Carlos de Gusmao Boca da GrotaA esse apêlo de Guiomar Alcides de Castro procurou dar resposta Carlos de Gusmão, no seu livro Bôca da Grota: Reminiscências (Maceió: Gazeta de Alagoas, 1970, págs. 459-464):

"Não. Esse ideal e esse esfôrço não serão relegados. Eles se vêm concretizando, e continuarão a vir, em criações com raízes etológicas, criações eternas. (...) Nada haverá que destrua isso. (...) Contra ela é inofensiva a influência desses modismos musicais que a tanta gente impressionam e divertem. Arrastam na onde a mocidade e até mesmo, vamos confessar, a madureza. (...) É o revolucionarismo. E eu não precisaria mesmo dizer como, a ele assim me referindo, não o faço pela razão de excluir da música brasileira o espírito renovador, evolucionário e até revolucionário a que ela não deve fugir, e nunca fugiu (...) (pág. 462). Mêdo não devemos ter do iê-iê-iê (...). Tenho a propósito dele impressões que já fixei em caricaturas. (...) A primeira em 1967. Nela risquei figuras partidas, fragmentárias, omissivas, desfeitas em pedaços de gente, e agitadas numa verdadeira ânsia ou desespêro explosivo e sincopado duma bateria de jazz. (....) Depois, em 1968, me deu na telha outra concepção. Vi como o iê-iê-iê é em verdade uma expressão menos mental do que material: é realista. (...) Diferente da valsa, do bolero, do tango argentino, do foxtrote, da marcha, do samba e de outras formas de bailar obedientes a regras em que à coreografia acompanham pensamentos individualistas, enlevos e palavras (...). E então risquei-o em figuras concretas, completas, reais, sem fragmentações, mas que na sua ânsia (não sei de que) quase incompreensível, nem somente se misturam: fundem-se, interpenetram-se, cruzam-se, entram umas pelas outras, formando um todo de muitos (...). (pág. 463). Sinto no iê-iê-iê um misto de seres ingênuos e maliciosos, frios e ardentes, alegres e quase alucinados, agressivos e meigos, estuantes de desejos irrealizados e irrealizáveis de um mundo que não é o nosso, mas que também não é outro. (...) O iê-iê-iê é um modernismo: passa. Tranquilize-se, pois, Guiomar Alcides, que a música brasileira, a nossa música, do ideal e do esfôrço dos nossos compositores, antigos e modernos nada sofrerá." (pág. 464)

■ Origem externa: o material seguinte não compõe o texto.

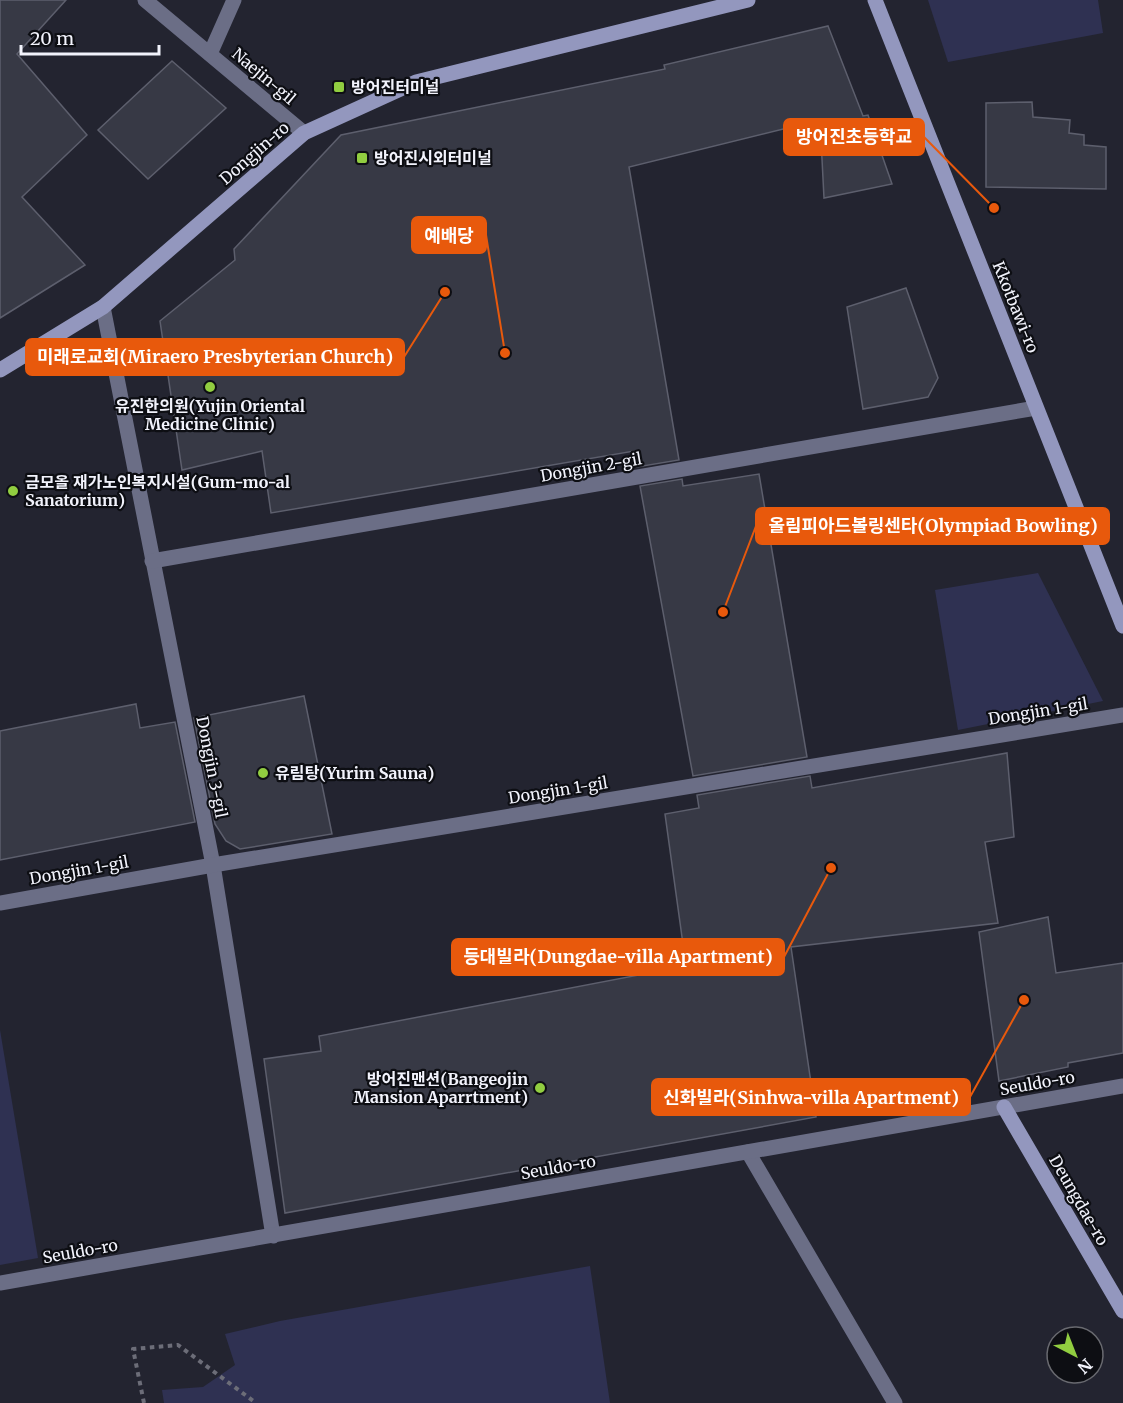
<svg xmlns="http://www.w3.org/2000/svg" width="1123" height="1403" font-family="Merriweather,'Noto Sans KR',serif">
	<rect width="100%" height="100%" fill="#232430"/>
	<!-- green -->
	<g fill="#2f3152">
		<polygon points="928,0 1098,0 1103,33 948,62"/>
		<polygon points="1038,573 1103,701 958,730 935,590"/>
		<polygon points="0,1030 38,1258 0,1265"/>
		<polygon points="590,1266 610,1403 164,1403 162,1390 203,1387 235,1365 225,1334 280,1321"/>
	</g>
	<!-- building -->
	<g fill="#373945" stroke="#5d5f6d" stroke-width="1.5">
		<polygon points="0,0 66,0 17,54 87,135 22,197 85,265 0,318"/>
		<polygon points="828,26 863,116 868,115 892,184 824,198 820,120 629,167 679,460 637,467 634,451 271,513 262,451 182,470 160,321 235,260 234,249 341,135 665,69 664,65"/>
		<polygon points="172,61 226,108 148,179 98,130"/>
		<polygon points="1032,102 1033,117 1070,120 1069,133 1084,135 1084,145 1106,147 1106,189 986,187 986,103"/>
		<polygon points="906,288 938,378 928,397 863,409 847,307"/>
		<polygon points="759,474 807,757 693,776 640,486 682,479 683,486"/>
		<polygon points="304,696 332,834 240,849 226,841 215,824 194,718"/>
		<polygon points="136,704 140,728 175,722 195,822 0,860 0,731"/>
		<polygon points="1007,753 1014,837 985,842 998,923 791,947 816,1117 285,1213 264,1059 321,1051 319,1036 686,966 665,814 699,808 697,795 810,776 812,788"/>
		<polygon points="1048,917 1056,973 1123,963 1123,1053 1068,1063 1068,1067 999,1081 979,932"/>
	</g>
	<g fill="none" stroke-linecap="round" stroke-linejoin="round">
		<!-- path -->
		<polyline stroke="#6c6d78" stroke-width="4" stroke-dasharray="4.5 4.5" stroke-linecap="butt" points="144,1403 133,1349 178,1345 256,1403"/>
		<!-- street -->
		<g stroke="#6b6e86" stroke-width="15">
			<polyline points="145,0 304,133"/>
			<polyline points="210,54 234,0"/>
			<polyline points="103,307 213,865 273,1236"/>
			<polyline points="152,561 1036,408"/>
			<polyline points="0,903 213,865 1123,715"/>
			<polyline points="748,1152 895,1403"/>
			<polyline points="0,1283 1123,1086"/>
		</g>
		<!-- secondary -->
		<g stroke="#9397be" stroke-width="15">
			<polyline points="875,0 1123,626"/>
			<polyline points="0,370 103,307 304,133 416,82 748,0"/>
			<polyline points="1004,1107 1123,1311"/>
		</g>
	</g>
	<!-- markers -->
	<g fill="#91cd40" stroke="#0d0e13" stroke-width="2">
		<rect x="333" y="81" width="12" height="12" rx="3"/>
		<rect x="356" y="152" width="12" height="12" rx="3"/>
		<circle cx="210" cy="387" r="6"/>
		<circle cx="13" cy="491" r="6"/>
		<circle cx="263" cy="773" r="6"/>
		<circle cx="540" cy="1088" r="6"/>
	</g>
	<g text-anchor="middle" stroke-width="4.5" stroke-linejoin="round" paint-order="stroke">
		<!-- street labels -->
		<g font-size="16" fill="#f2f3fc" stroke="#0d0e13">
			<text transform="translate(264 76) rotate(40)" y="6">Naejin-gil</text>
			<text transform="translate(254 153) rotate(-41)" y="6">Dongjin-ro</text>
			<text transform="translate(1016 307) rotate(68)" y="6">Kkotbawi-ro</text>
			<text transform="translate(591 467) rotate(-10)" y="6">Dongjin 2-gil</text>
			<text transform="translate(1038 711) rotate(-9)" y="6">Dongjin 1-gil</text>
			<text transform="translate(212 767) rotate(79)" y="6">Dongjin 3-gil</text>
			<text transform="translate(558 790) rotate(-9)" y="6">Dongjin 1-gil</text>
			<text transform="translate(79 870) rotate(-10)" y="6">Dongjin 1-gil</text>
			<text transform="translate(1037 1083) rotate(-10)" y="6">Seuldo-ro</text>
			<text transform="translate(558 1167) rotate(-10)" y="6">Seuldo-ro</text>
			<text transform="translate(1079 1200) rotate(60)" y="6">Deungdae-ro</text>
			<text transform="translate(80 1251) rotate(-10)" y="6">Seuldo-ro</text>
		</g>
		<!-- poi labels -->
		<g font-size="16" font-weight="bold" fill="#f2f3fc" stroke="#0d0e13" text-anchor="start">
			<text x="351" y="93">방어진터미널</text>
			<text x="374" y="164">방어진시외터미널</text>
			<text x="210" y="412" text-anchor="middle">유진한의원(Yujin Oriental<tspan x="210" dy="18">Medicine Clinic)</tspan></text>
			<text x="25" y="488">금모올 재가노인복지시설(Gum-mo-al<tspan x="25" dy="18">Sanatorium)</tspan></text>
			<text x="275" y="779">유림탕(Yurim Sauna)</text>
			<text x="528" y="1085" text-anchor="end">방어진맨션(Bangeojin<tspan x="528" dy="18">Mansion Aparrtment)</tspan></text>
		</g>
	</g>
	<!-- callouts -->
	<path fill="none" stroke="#e8590c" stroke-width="2" d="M994 208L924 137M505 353L486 235M445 292L404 357M723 612L756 526M831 868L784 957M1024 1000L970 1097"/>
	<g fill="#e8590c" stroke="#0d0e13" stroke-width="2">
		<circle cx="994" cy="208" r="6"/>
		<circle cx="505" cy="353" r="6"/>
		<circle cx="445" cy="292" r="6"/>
		<circle cx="723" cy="612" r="6"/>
		<circle cx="831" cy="868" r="6"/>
		<circle cx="1024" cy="1000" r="6"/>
	</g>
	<g fill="#e8590c" stroke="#e8590c" stroke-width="2">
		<rect x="784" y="119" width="140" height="36" rx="6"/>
		<rect x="412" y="217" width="74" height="36" rx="6"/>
		<rect x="26" y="339" width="378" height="36" rx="6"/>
		<rect x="756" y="508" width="353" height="36" rx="6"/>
		<rect x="452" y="939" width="332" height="36" rx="6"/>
		<rect x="652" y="1079" width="318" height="36" rx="6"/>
	</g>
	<g font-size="18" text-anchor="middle" font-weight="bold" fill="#fff">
		<text x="854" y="143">방어진초등학교</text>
		<text x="449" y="242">예배당</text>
		<text x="215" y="363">미래로교회(Miraero Presbyterian Church)</text>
		<text x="933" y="532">올림피아드볼링센타(Olympiad Bowling)</text>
		<text x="618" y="963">등대빌라(Dungdae-villa Apartment)</text>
		<text x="811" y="1104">신화빌라(Sinhwa-villa Apartment)</text>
	</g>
	<!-- north arrow -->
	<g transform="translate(1075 1355) rotate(138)"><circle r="28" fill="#0d0e13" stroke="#696a70" stroke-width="1.5"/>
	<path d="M0-4.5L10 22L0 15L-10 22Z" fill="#91cd40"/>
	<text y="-9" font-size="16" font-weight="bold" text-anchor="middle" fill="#f2f3fc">N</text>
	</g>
	<!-- scale -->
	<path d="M21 45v9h138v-9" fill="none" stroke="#f2f3fc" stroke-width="3"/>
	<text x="30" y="45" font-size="18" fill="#f2f3fc" stroke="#0d0e13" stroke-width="4.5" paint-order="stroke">20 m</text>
</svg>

Guiomar Alcides de Castro, no seu livro Professor João Ulysses Moreira (vide N° 9 desta publicação), aproveita a oportunidade para fazer o reconhecimento em público do trabalho de Bráulio Leite Júnior para o fomento da vida musical alagoana da atualidade. Segundo ela, membro do Conselho de Cultura de Alagoas, o Diretor-Presidente da Fundação Teatro Deodoro teria levado esse teatro à fase mais dinâmica dos seus setenta anos de existência. Com o teatro transformado em fundação foi possível ter-se autonomia e disponibilidade financeira para inúmeras realizações. Lembra a Orquestra Filarmônica de Alagoas, a Orquestra de Câmara com os seus concertos públicos e internos, os concertos nas igrejas da capital e do interior, as apresentações em praças públicas, o Sexteto de Flautas Medievais e os Quintetos de Metais, além de cursos livres de Harmonia, Canto e Prática Instrumental. Ressalta o fornecimento de instrumental e bandas de música, e, entre as instituições, cita a sua atuação no Museu de Imagem e do Som e no Centro de Belas Artes. O folclore estaria representado com festejos juninos e natalinos, encontros de violeiros e repentistas, além de bandas de pífanos.